Чердак оказался ровно настолько плох, насколько царевич представлял его себе, а пробивавшийся сквозь пустое оконце солнечный свет позволял в полной мере оценить царившие тлен и запустение.

Грубый дощатый пол, начинавший дрожать и жутко скрипеть при каждом шаге, покрывал толстый слой пыли, нетронутый покров которой свидетельствовал о том, что здесь долгое время не только не убирались, но вообще не появлялись. О том же говорила узористая паутина, которая не скрывала все углы и свисала с потолка причудливыми сетями, столь прочными, что в них мог запутаться, ощущая себя мухой, человек.

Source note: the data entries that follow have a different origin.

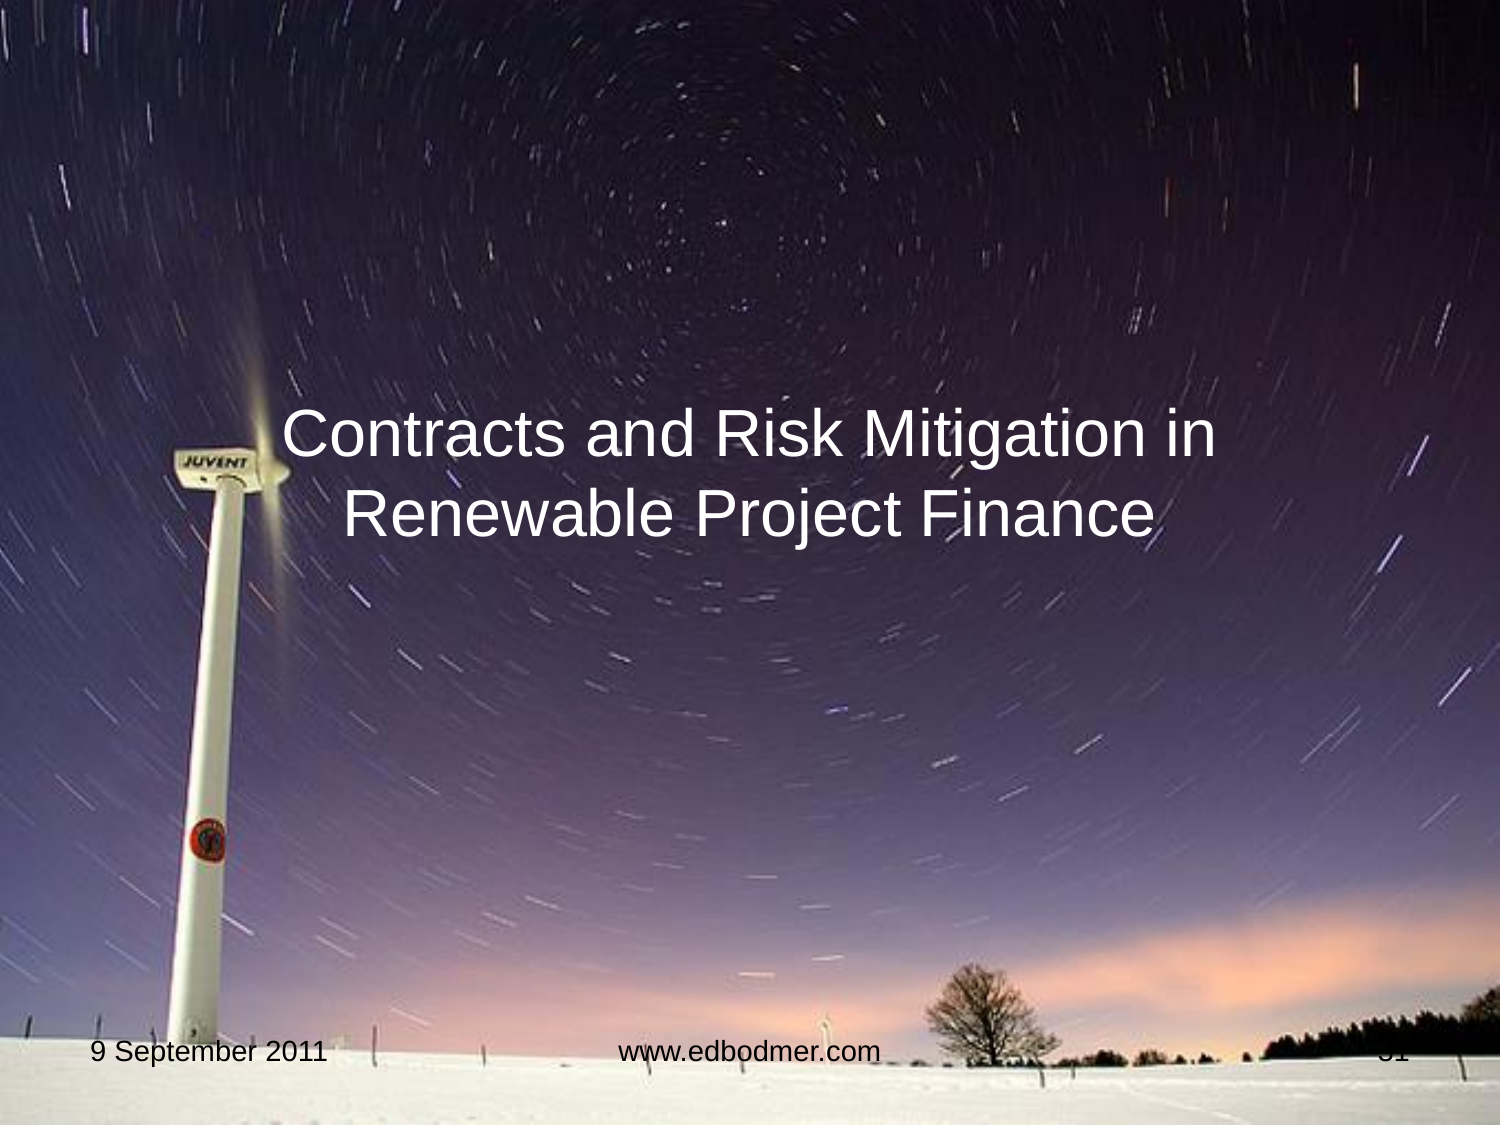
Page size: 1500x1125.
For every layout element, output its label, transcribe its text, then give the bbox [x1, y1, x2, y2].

footer www.edbodmer.com [512, 1024, 988, 1103]
slide_number 31 [1074, 1024, 1426, 1103]
title Contracts and Risk Mitigation in Renewable Project Finance [112, 349, 1388, 591]
picture [0, 0, 1500, 1125]
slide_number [74, 1024, 426, 1103]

— Да-а, — оглядевшись вокруг, протянул Лот. — Давненько здесь никто не останавливался.

— Ну и боги с ними, — проворчал Аль. Пробившись сквозь паутину, которая умудрилась намотаться не только на его руки, но и на голову, слепя глаза и противно щекоча лицо, он добрался до лавки, прибитой к стене возле оконца, сел на нее и, вытянув ноги, блаженно закрыл глаза. — А когда не видишь всего этого убожества, много лучше. Можно даже представить себе, что сидишь дома…

— А я и видя могу представить, — плюхнувшись с ним рядом, проговорил Лот. — У нас дома был похожий чердак. Там тоже никто никогда не бывал. Хранился всякий никому не нужный хлам. И меня запирали, когда я слишком уж сильно провинился… — он вдруг ухмыльнулся, — только родители не знали, что мне даже нравилось сидеть на чердаке. Из оконца было видно далеко-далеко… А еще ко мне прилетали птицы. Я скармливал им весь свой хлеб. Сам потом сидел голодным, но это неважно. Главное, потом, когда птицы улетали, мне казалось, что они брали частицу меня с собой, что моя душа путешествовала с ними, любуясь на мир из поднебесья. И это было… Просто здорово.

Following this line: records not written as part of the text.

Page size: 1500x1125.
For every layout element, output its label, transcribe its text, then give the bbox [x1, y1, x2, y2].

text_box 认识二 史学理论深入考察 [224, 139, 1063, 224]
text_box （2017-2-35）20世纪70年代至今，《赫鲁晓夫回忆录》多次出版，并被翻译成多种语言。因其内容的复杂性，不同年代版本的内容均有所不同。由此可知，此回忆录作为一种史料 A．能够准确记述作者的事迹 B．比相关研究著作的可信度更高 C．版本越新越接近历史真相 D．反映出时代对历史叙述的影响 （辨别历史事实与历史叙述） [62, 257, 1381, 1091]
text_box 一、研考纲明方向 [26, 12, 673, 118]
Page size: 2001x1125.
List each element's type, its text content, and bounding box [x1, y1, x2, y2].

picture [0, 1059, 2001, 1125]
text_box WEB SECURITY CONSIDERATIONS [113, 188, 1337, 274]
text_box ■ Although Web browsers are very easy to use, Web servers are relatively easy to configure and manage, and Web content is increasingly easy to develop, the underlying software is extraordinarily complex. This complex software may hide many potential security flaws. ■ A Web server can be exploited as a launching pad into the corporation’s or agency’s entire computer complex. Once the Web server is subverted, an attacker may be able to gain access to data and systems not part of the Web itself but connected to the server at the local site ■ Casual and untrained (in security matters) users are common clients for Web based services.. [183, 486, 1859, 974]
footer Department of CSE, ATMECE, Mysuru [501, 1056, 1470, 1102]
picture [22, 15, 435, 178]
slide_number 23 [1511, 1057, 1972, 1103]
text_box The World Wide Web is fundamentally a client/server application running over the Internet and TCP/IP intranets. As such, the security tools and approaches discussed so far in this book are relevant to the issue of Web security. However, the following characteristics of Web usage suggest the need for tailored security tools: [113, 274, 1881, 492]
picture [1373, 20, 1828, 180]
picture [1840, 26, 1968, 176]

— А ты такой же мечтатель, как и я, — Аль взглянул на приятеля с удивлением. Как могло случиться, что он не обнаружил этого прежде? Ведь они странствовали вместе не один день. С одной стороны, это открытие несколько раздосадовало юношу, которому всегда хотелось быть единственным и неповторимым, с другой — он обрадовался тому, что, возможно, нашел человека, способного его понять. Впрочем, уже спустя несколько мгновений радость поугасла, ведь царевича влекла не дорога сама по себе, а цель, которую он надеялся достичь в конце пути — встреча с богом дня. Если бы его можно было вызвать, словно духа, он бы так и сделал, не утруждая себя попытками пересечь целый свет. Если быть до конца искренним, Алиору не нравилось странствовать. Его тянуло к теплу домашнего очага, под сень прочной крыши, которая бы защищала от непогоды.

И прозвучавшие вслед за этим слова Лота стали лишь подтверждением тому:

— Нет, я не мечтатель. Я — бродяга. Мне нравится шагать по миру, просто идти, не важно, куда. И я не думаю о том, куда приду в конце пути. По мне, лучше бы он вообще никогда не кончался.

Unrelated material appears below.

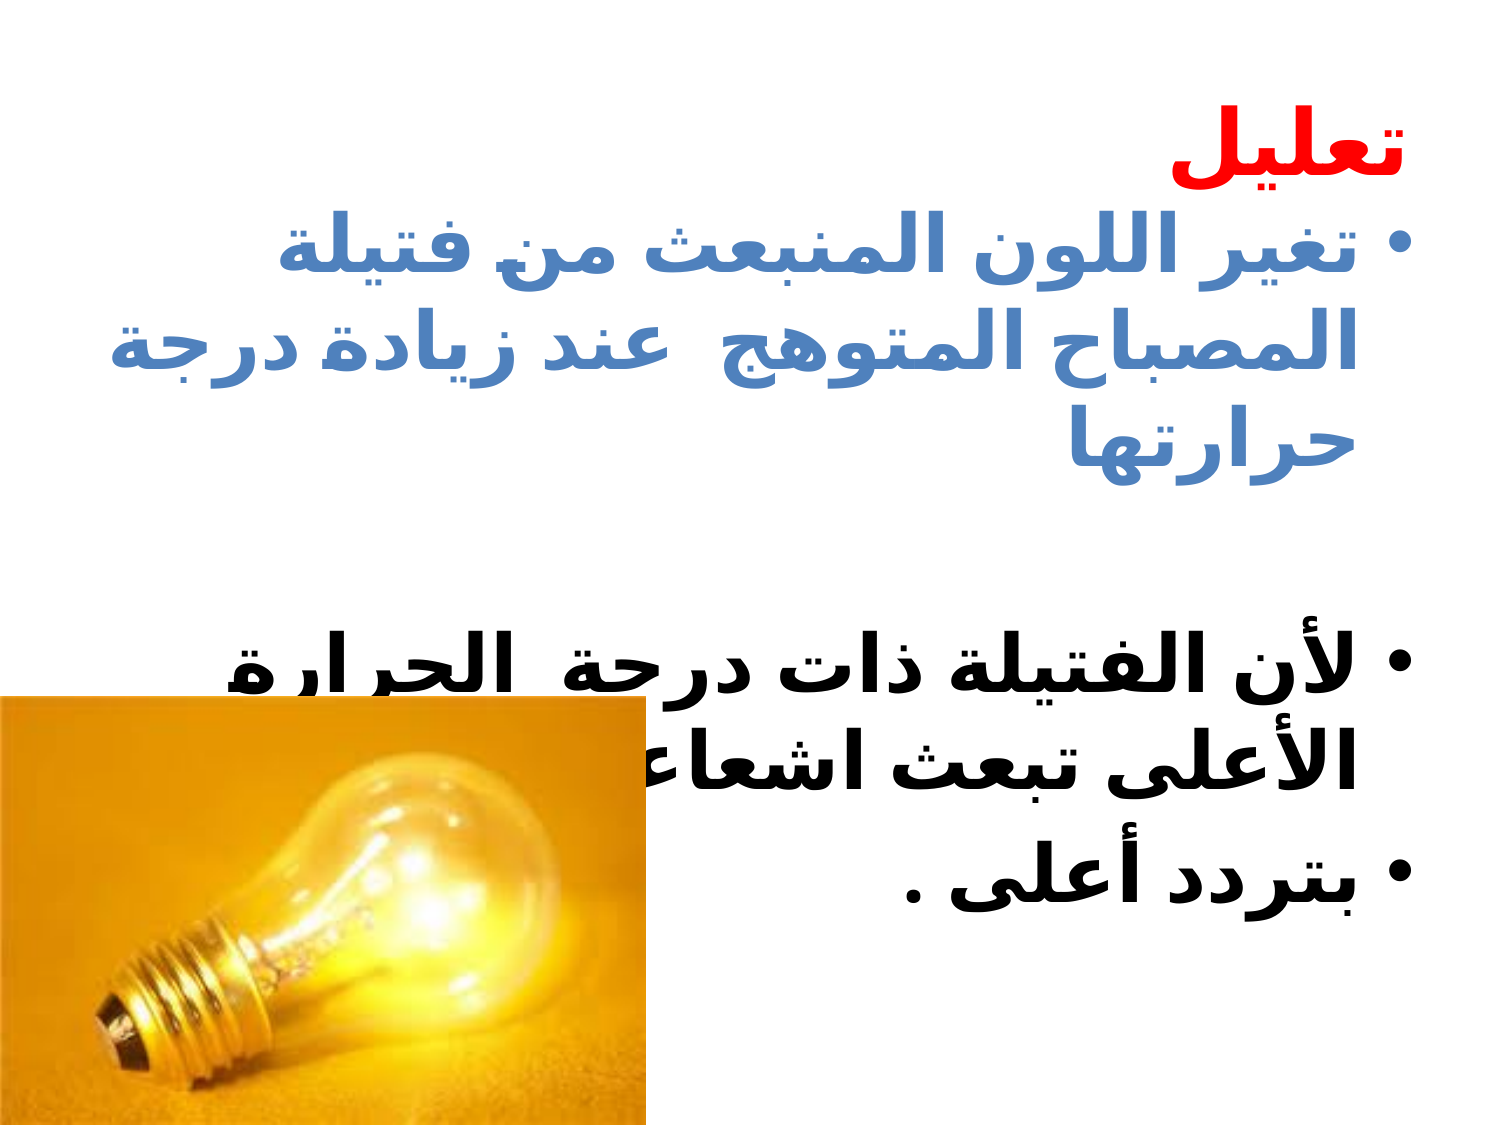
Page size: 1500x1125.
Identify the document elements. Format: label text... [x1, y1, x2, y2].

picture [0, 696, 646, 1125]
list تغير اللون المنبعث من فتيلة المصباح المتوهج عند زيادة درجة حرارتها لأن الفتيلة ذات درجة الحرارة الأعلى تبعث اشعاعا بتردد أعلى . [76, 184, 1427, 927]
title تعليل [75, 45, 1425, 233]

Аль понимающе кивнул. Да, разница действительно была огромной. Почти такой же, как боязнь столкнуться с оборотнями и страх встретить разбойников.

Какое-то время они молчали. Потом Лот закутавшись в свой плащ, отодвинулся в угол:

— Давай спать. Темнеет уж.

Действительно, за окном начала сгущаться тишина.

Ночь спускалась на землю стремительно быстро, как нетерпеливый наследник, спешивший заявить свои права на имущество, не испытывая ни тени сожаления по поводу смерти минувшего, не примеряя на себя подобную судьбу, заглядывая в будущее, а лишь наслаждаясь мгновеньями настоящего, мечтая увеличить их число до бесконечности.

Костер заката, едва успев разгореться, угас, оставив лишь слабо тлевшие угольки на самой границе неба и земли. Скользнувшие по миру длинношеие рыжеволосые тени исчезли, слившись с темнотой.

Высокое небо было так глубоко, что в его черноте терялся свет неспешно распускавшихся цветов созвездий. Тишину наполнил не прекращавшийся ни на миг раскатистый стрекот сверчков и протяжный монотонный писк комаров.

— Черные духи, — выругался, хлопнув себя по щеке Лот. — Вот настоящие кровопийцы! Откуда только налетели? Ведь весь день не было ни видно, ни слышно. И вот вам, пожалуйста! — в полусне проворчал он, а затем, заворочался, освобождая кусок плаща, которым накрылся с головой, скрываясь от комаров.

Должно быть, ему удалось от них отделаться. Во всяком случае, спустя несколько мгновений все звуки ночи заглушил громкий храп.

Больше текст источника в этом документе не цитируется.